President Donald Trump, who promised to work for free, donated his salary for the first quarter of the year on Monday to the National Park Service, which, like other government agencies, faces major cuts in the president's first budget proposal.
At the daily White House briefing, Sean Spicer, the president's press secretary, presented a cheque signed by Trump for $78,333.32 to Ryan Zinke, the interior secretary, who oversees the park service. "I'm thrilled," Mr Zinke said.
US presidents are paid $400,000 (€375,000) a year, not counting benefits that come with the job, including housing in a fairly spacious residence. But Mr Trump, perhaps the wealthiest person ever to hold the presidency, made a point during the campaign of saying he did not need taxpayers to compensate him.

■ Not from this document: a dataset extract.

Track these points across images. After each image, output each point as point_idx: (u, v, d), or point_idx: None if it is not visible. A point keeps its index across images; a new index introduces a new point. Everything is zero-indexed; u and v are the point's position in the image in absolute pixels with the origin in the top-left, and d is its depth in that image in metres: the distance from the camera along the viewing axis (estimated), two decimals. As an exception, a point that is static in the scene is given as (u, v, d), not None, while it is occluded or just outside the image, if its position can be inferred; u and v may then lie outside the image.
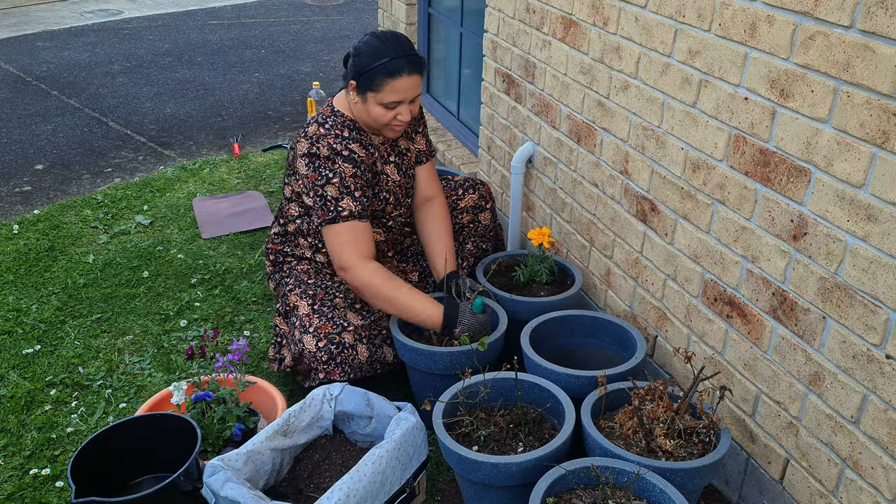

His daughter Ivanka Trump and son-in-law, Jared Kushner, who together are worth as much as $740 million, are working on his staff without taking salaries.
The White House had previously said that Mr Trump would donate his salary to charity at the end of the year and suggested he would even allow reporters to decide the beneficiary. “He kindly asked that you all help determine where that goes,” Mr Spicer said last month. “The way that we can avoid scrutiny is let the press corps determine where it should go.”
Mr Spicer did not explain on Monday why the plan had changed, but said the White House Counsel’s Office presented a series of alternatives to the president and he chose the National Park Service. “The park service has cared for our parks since 1916, and the president is personally proud to contribute the first quarter of his salary to the important mission of the park service, which is preserving our country’s national security,” Mr Spicer said.
But in picking a government agency, Mr Trump chose one with a large backlog of deferred maintenance that could be deferred even longer under his own budget. Mr Trump proposed a cut of $1.5 billion, or 12 per cent, from the interior department, which oversees the park service and other agencies. The proposal did not specify how much of that would come out of the park service budget.
He also chose an agency with which he has had a fraught relationship. Mr Trump was angry when a park service employee using an agency Twitter account reposted information comparing the size of his inauguration day crowd unfavourably with that of former president Barack Obama in 2009. Mr Trump was livid and called the acting director of the park service the day after his inauguration to complain about the post and to ask for further photographic evidence about the size of his crowd.
Mr Trump made his no-salary pledge a regular talking point on the campaign trail, pointing to his personal wealth as a way of demonstrating his independence. “I won’t take even one dollar,” Mr Trump declared in 2015. “I am totally giving up my salary if I become president.”
The trick, according to the constitution, was that he could not refuse his pay. So he opted to donate the salary instead, much as John F Kennedy and Herbert Hoover did.